[Consigne A] Dans l'article sur Meryem Cherkaoui, quel est le nom du restaurant qu'elle a ouvert avec son mari ?
[Consigne B] Recopiez le passage de l'article sur Meryem Cherkaoui qui va de « Une rencontre avec » jusqu'à « Crillon à Paris. » compris.
[Consigne C] Prolongez l'article sur Meryem Cherkaoui à partir de sa dernière phrase.

[Extrait]
_ _ _ _ _ _ _

Le Petit Journal. Décembre 2013.
Meryem Cherkaoui est talentueuse. Au travers de sa cuisine, elle cherche à partager sa passion, transmettre le patrimoine culinaire marocain mais aussi mettre en avant les produits du terroir. Nous avons rencontré cette marocaine moderne et insatiable de travail.
Une rencontre avec la cuisine qui est devenue une passion
Après avoir passé son bac au Maroc, c’est le hasard qui a poussé Meryem Cherkaoui a poursuivre ses études en France dans le domaine du tourisme et de la restauration.« C’est à ce moment que j’ai découvert la cuisine et mes études m’ont conquise car elles correspondent aux valeurs transmises par mes parents que sont le travail et la rigueur. J’ai eu la chance de réaliser des études prestigieuses et dans des lieux prestigieux ». En effet, Meryem a fait ses classes à l’Institut Paul Bocuse et s’est aguerrie dans les plus prestigieux palaces français, du Majestic à Cannes au Crillon à Paris.
Mais au-delà de ses études, elle se rend compte qu’elle a été bercée par la délicieuse cuisine de sa mère qui recevait beaucoup. « En fait, je suis née dans la cuisine sans m’en rendre compte. J’ai toujours vécu avec ».
Avec son mari, Meryem a souhaité « démarrer une affaire et revenir travailler au Maroc ». Après une expérience très riche de 16 mois à l’Aéropostale à Casablanca, ils ont ouvert leur propre restaurant, La Maison du Gourmet. « Nous avons pensé notre affaire ensemble. Notre idée était d’ouvrir un restaurant et de proposer les plats que nous aimerions manger. J’y ai trouvé mon identité et ma signature ».
Meryem parle de sa cuisine comme une cuisine d’ouverture. « Je vais beaucoup vers les autres et travaille souvent à 4 mains pour partager. La cuisine est vraiment une passion. C’est un échange, du partage et de l’amour ! »

_ _ _ _ _ _ _

[Données fournies]

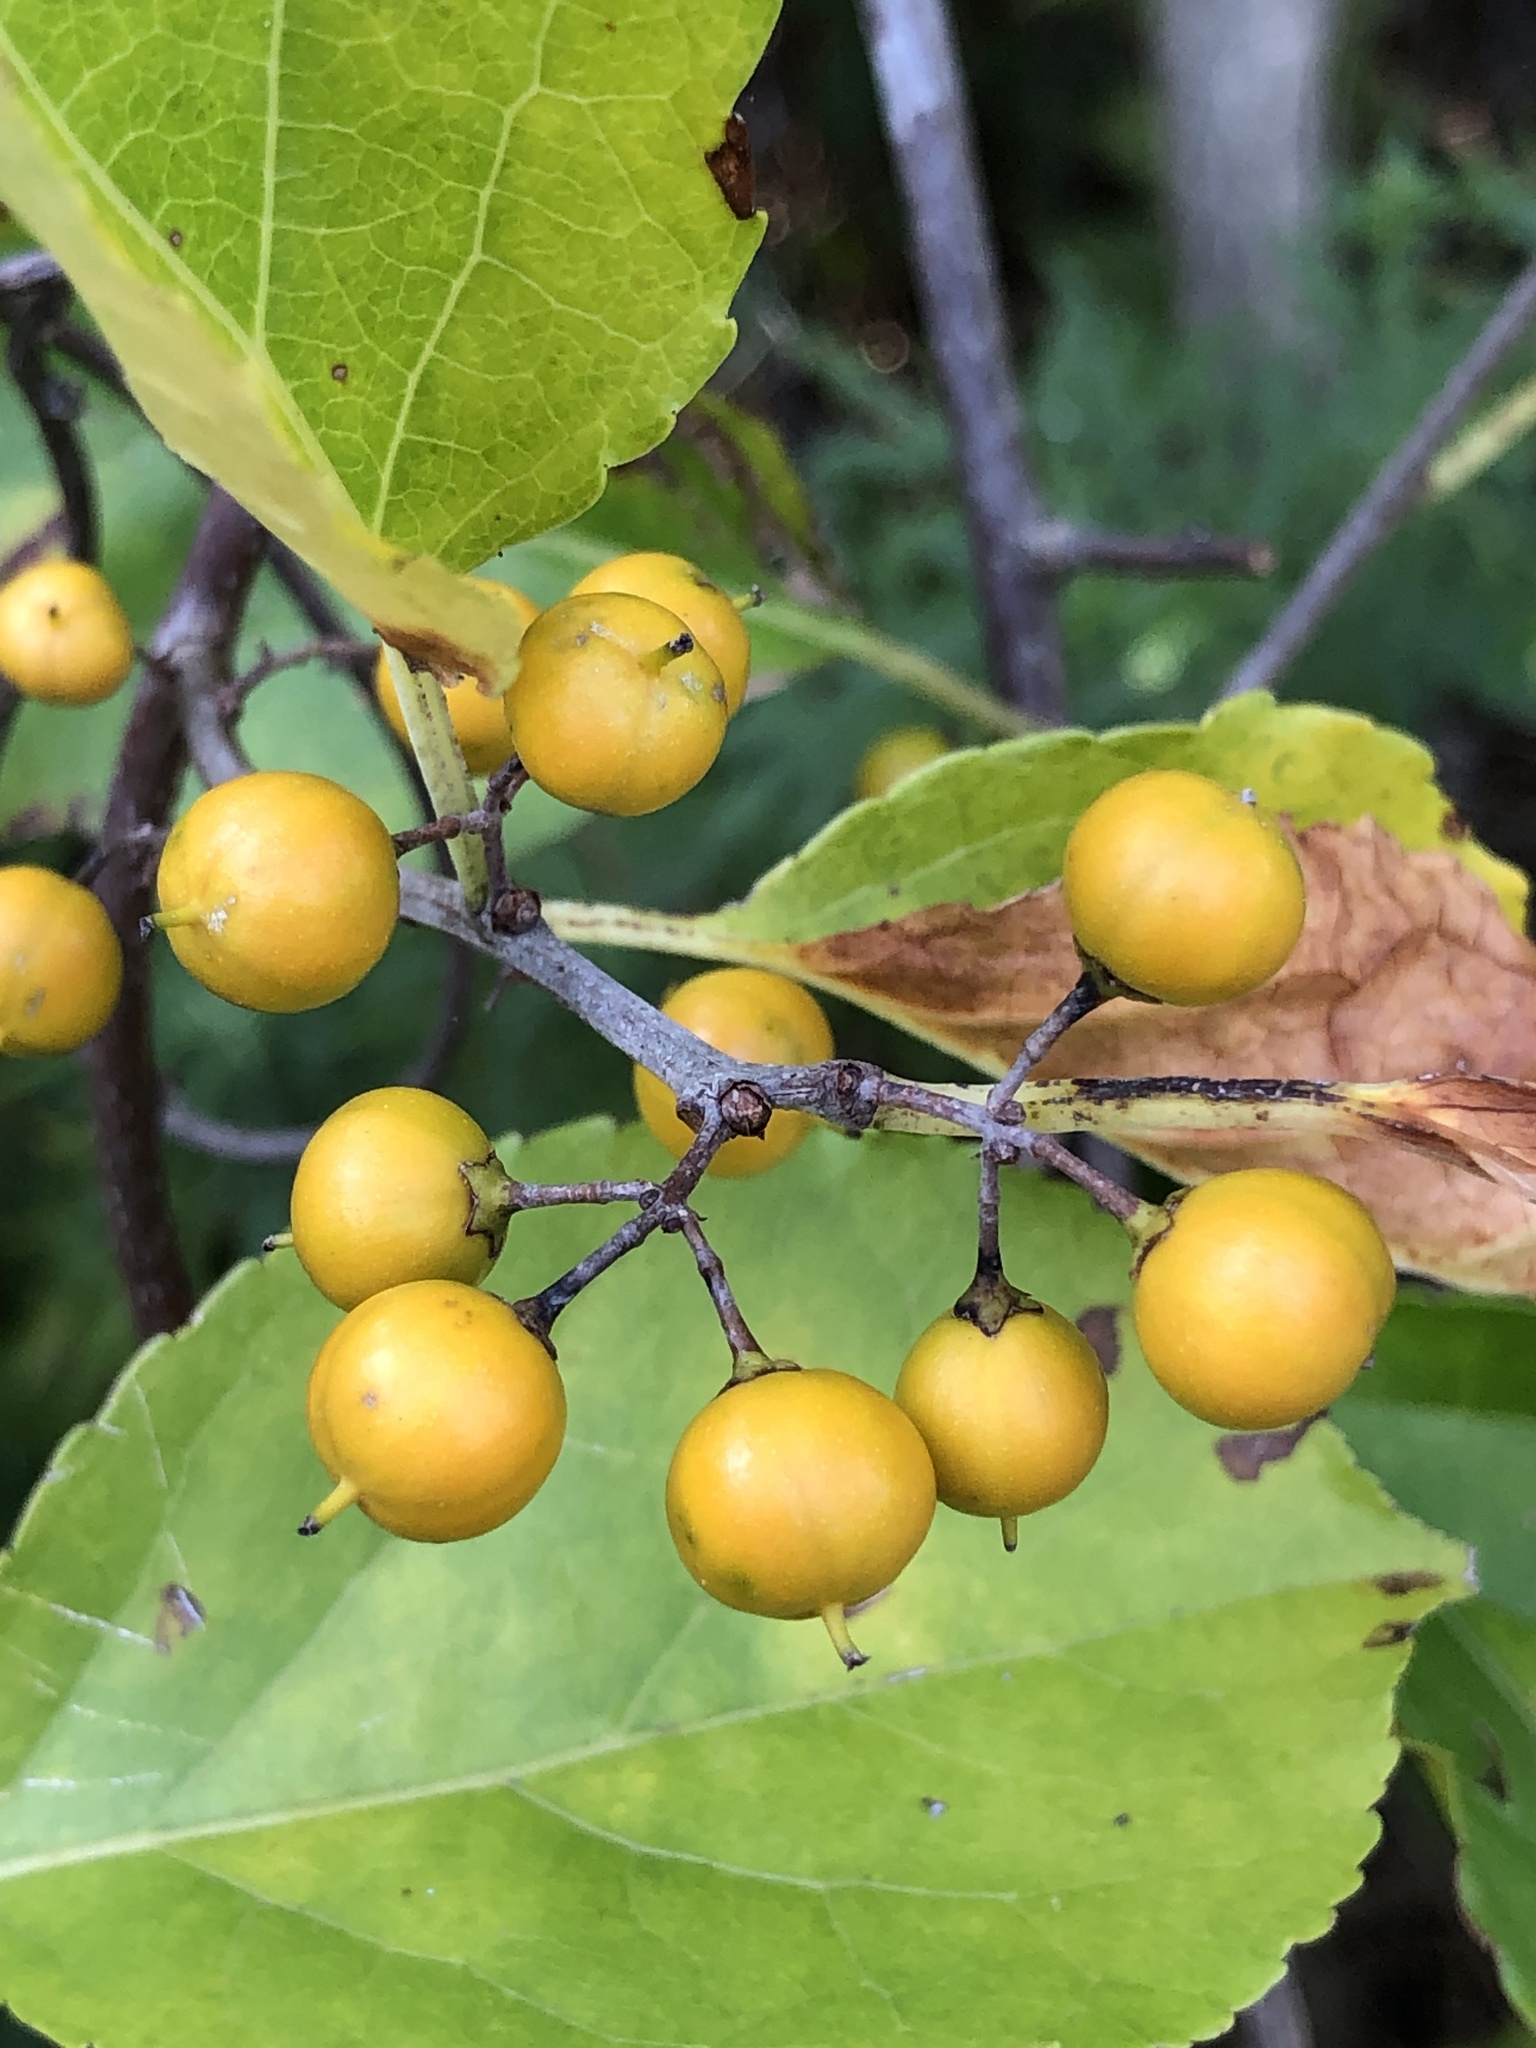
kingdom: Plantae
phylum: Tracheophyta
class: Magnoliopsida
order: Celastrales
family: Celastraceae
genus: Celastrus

_ _ _ _ _ _ _

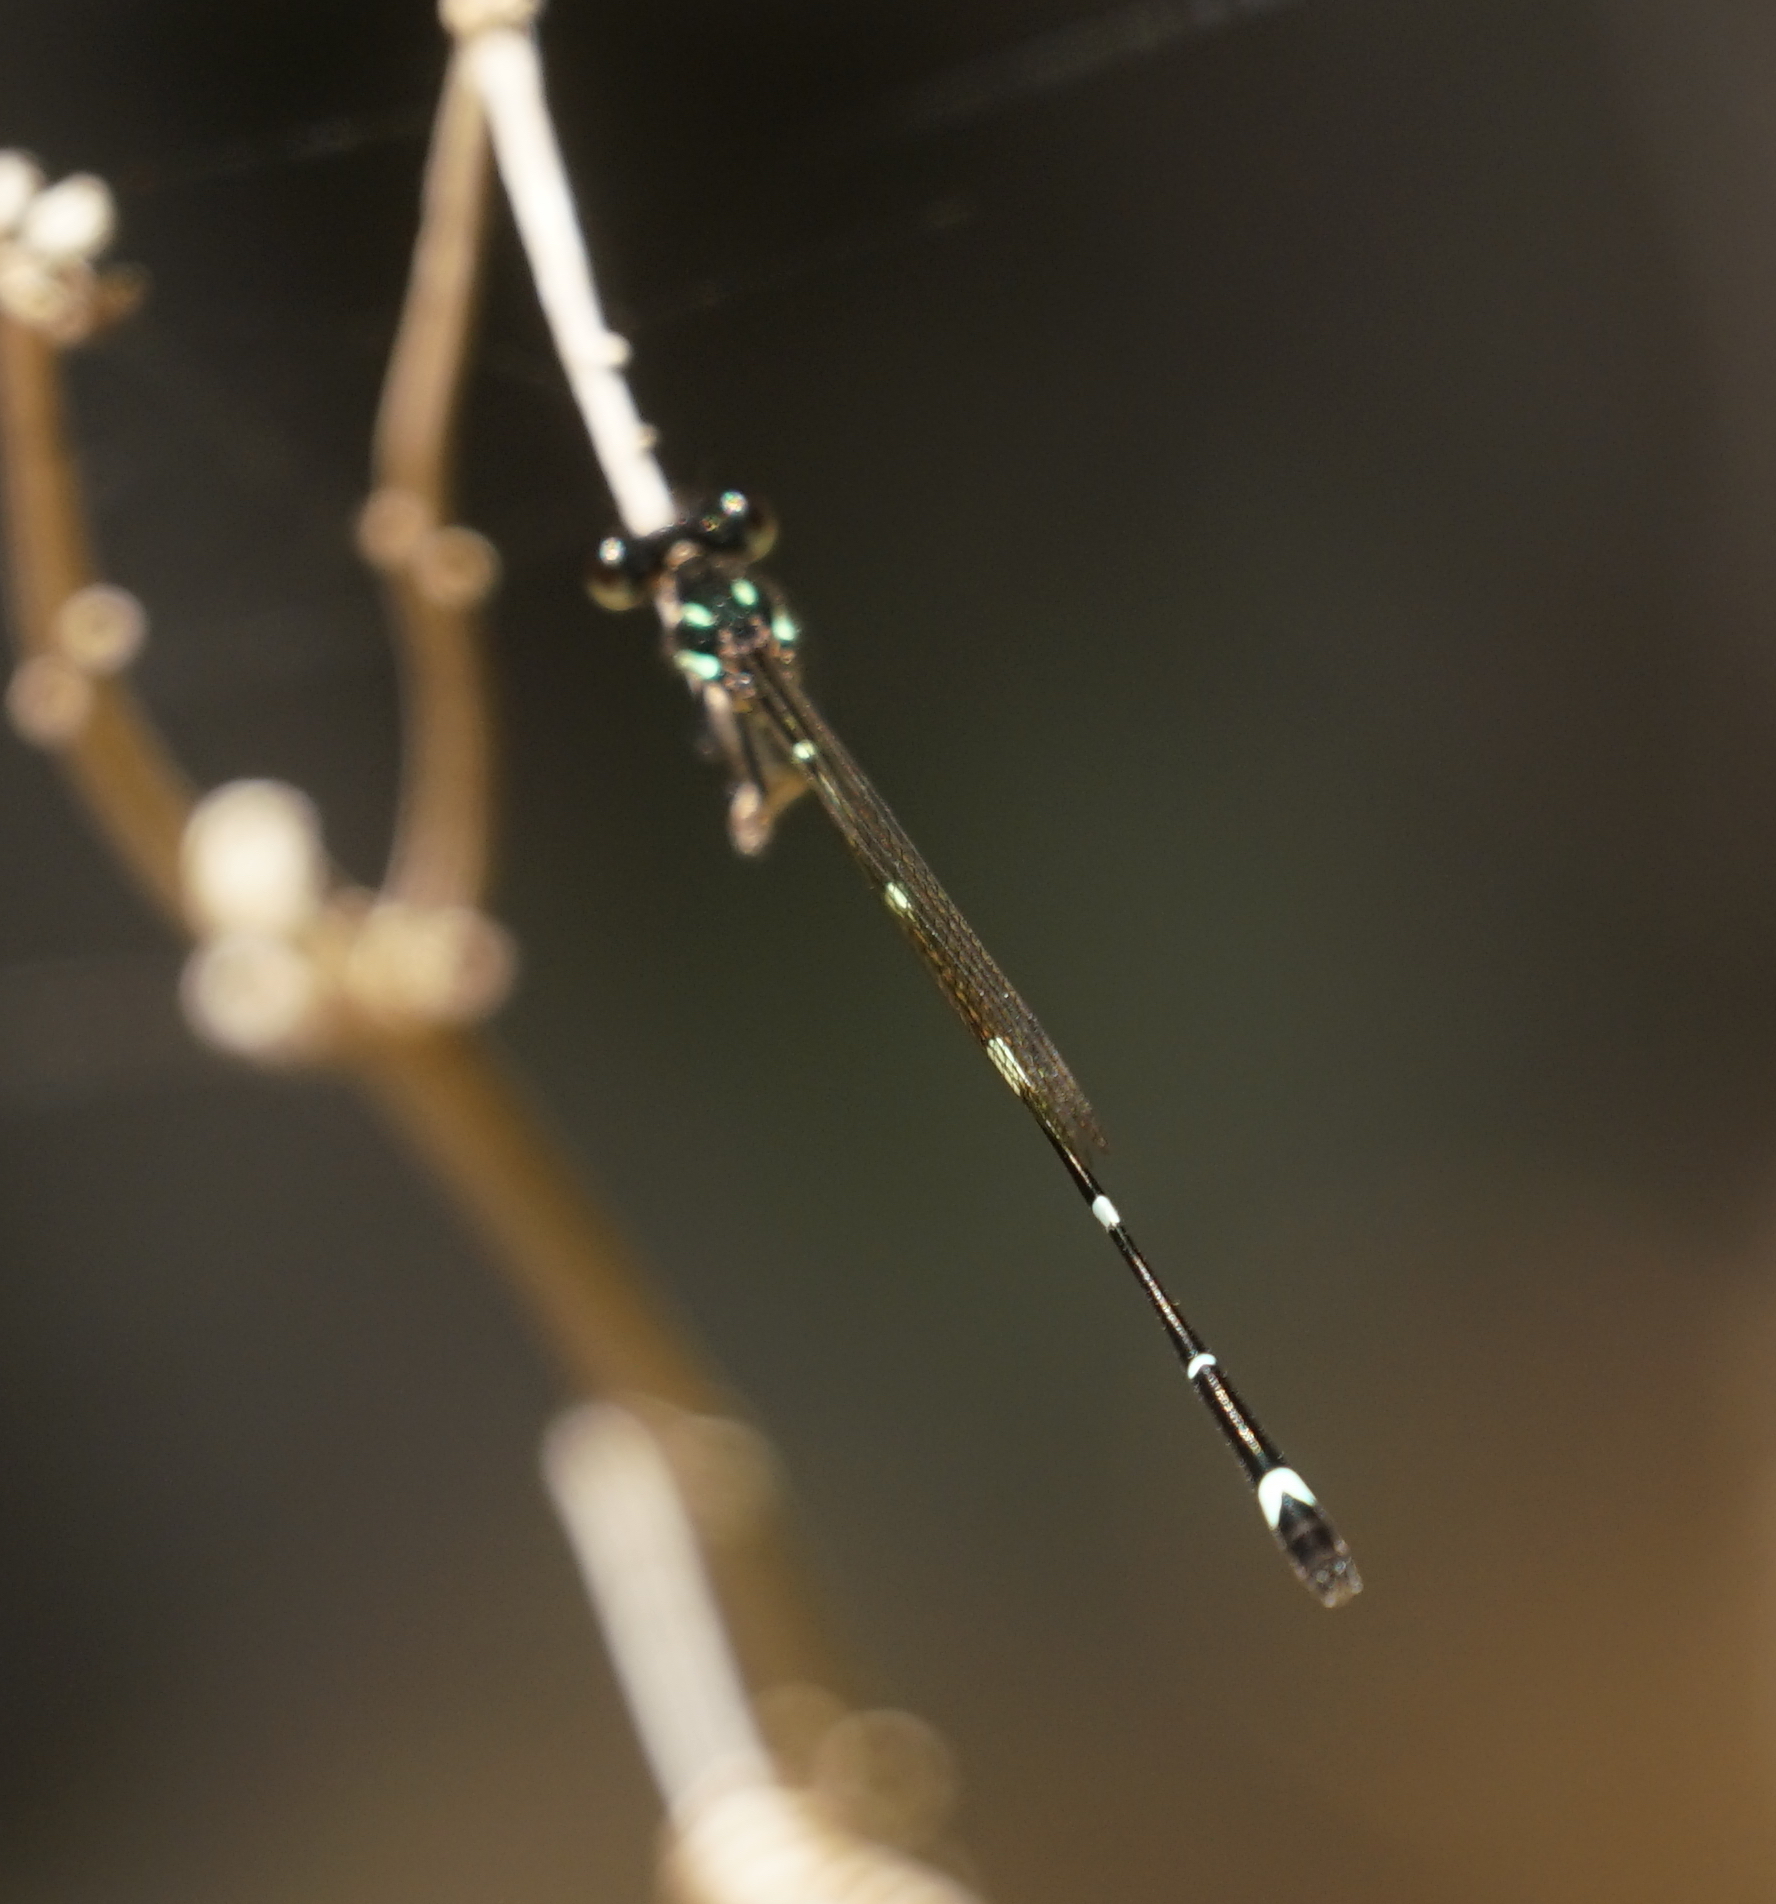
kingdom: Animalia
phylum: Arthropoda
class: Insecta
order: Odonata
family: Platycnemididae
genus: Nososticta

_ _ _ _ _ _ _

[Réponse A] La Maison du Gourmet.

[Réponse B]
Une rencontre avec la cuisine qui est devenue une passion
Après avoir passé son bac au Maroc, c’est le hasard qui a poussé Meryem Cherkaoui a poursuivre ses études en France dans le domaine du tourisme et de la restauration.« C’est à ce moment que j’ai découvert la cuisine et mes études m’ont conquise car elles correspondent aux valeurs transmises par mes parents que sont le travail et la rigueur. J’ai eu la chance de réaliser des études prestigieuses et dans des lieux prestigieux ». En effet, Meryem a fait ses classes à l’Institut Paul Bocuse et s’est aguerrie dans les plus prestigieux palaces français, du Majestic à Cannes au Crillon à Paris.

[Réponse C]
Une cuisine inventive qui défend le patrimoine culinaire marocain
Meryem propose « une cuisine marocaine revisitée avec les techniques françaises », notamment concernant la cuisson rapide des protéines plutôt que mijotées. Sa première recette a été la pastilla au confit de canard. Cela a valu à Meryem quelques reproches. « Au début, j’ai été beaucoup critiquée car j’ai brusqué les habitudes de la cuisine marocaine mais au fur et à mesure, les gens ont vu qu’il y a une base à ma cuisine qui ne change pas. J’intègre de nouveaux produits tout en défendant la cuisine de base, la cuisine traditionnelle ».
Aujourd’hui, ce qui intéresse particulièrement ce chef cuisinier, c’est « chercher de vieilles recettes marocaines et les revisiter. La cuisine marocaine et très riche avec des influences andalouse, berbère, juive-marocaine, mais elle est orale et, ni écrite, ni codifiée. Pour la comprendre et l’apprendre, j’ai donc beaucoup écouté et questionné. Je veux ouvrir la transmission mère-fille en y intégrant la cuisine contemporaine, afin d’éviter que ce patrimoine culinaire se perde. Selon moi, il faut donner ses recettes, les transmettre. Voir ses recettes copiées, cela donne de l’élan ».
Meryem Cherkaoui a des projets plein la toque !
Aujourd’hui, le restaurant de Meryem est en gérance et les ateliers de cuisine ont été vendus et le chef cuisinier s’est tourné vers le consulting. « Je créé des concepts de restaurants et de soirées évènements, des cartes, je fais de la formation pour les chefs et le personnel, je fais de la recherche et du développement dans l’alimentaire avec valorisation du terroir marocain ».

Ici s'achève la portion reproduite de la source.